==== RECORDS FOR THIS EXERCISE ====

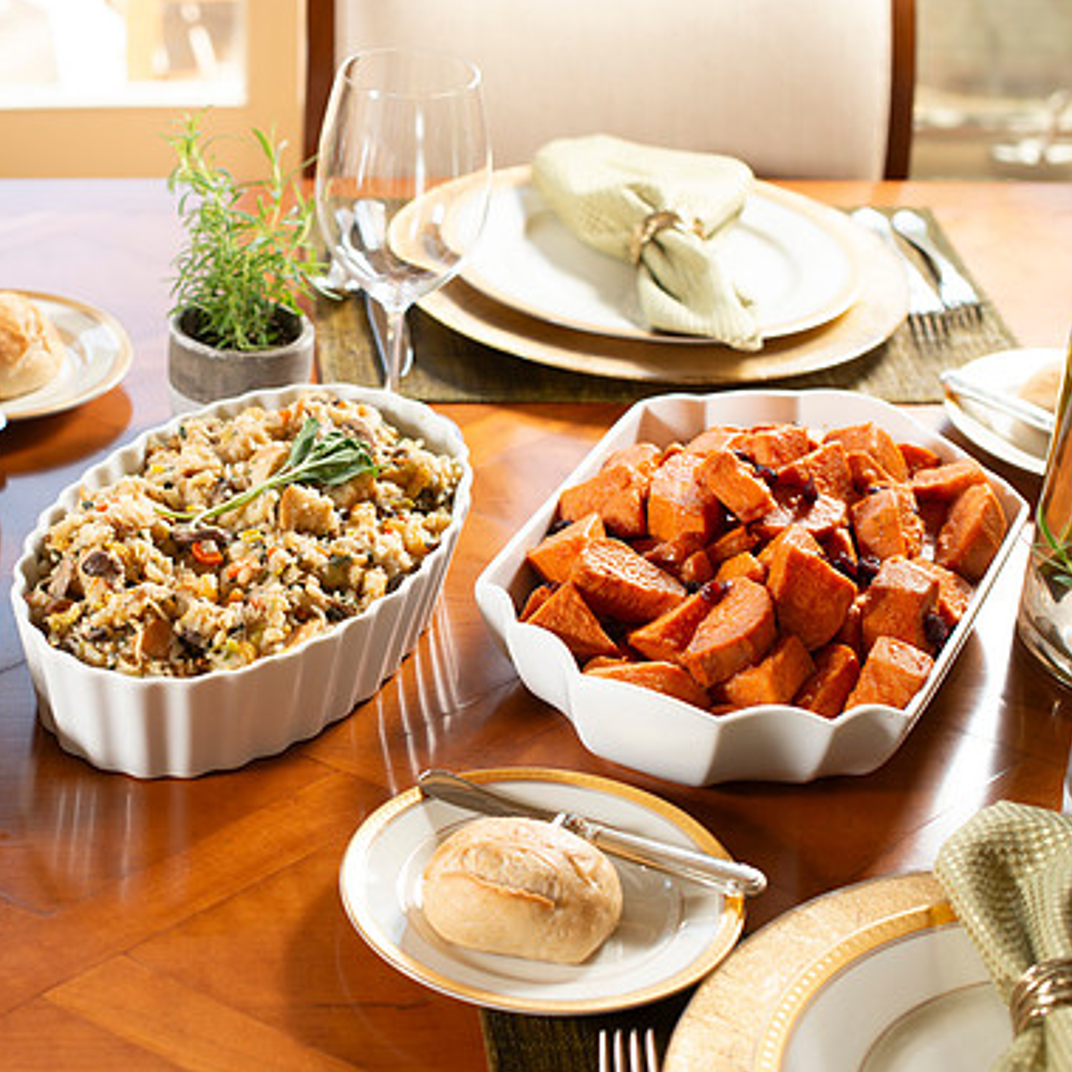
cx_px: 266
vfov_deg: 26.5
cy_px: 539
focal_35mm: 65
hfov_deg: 26.2
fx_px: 2277
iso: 250
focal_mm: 50
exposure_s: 1/200
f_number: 4.5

====

JOB ITEM:
All entries must be output unchanged, with every picture omitted.

ANSWER AREA:
cx_px: 266
vfov_deg: 26.5
cy_px: 539
focal_35mm: 65
hfov_deg: 26.2
fx_px: 2277
iso: 250
focal_mm: 50
exposure_s: 1/200
f_number: 4.5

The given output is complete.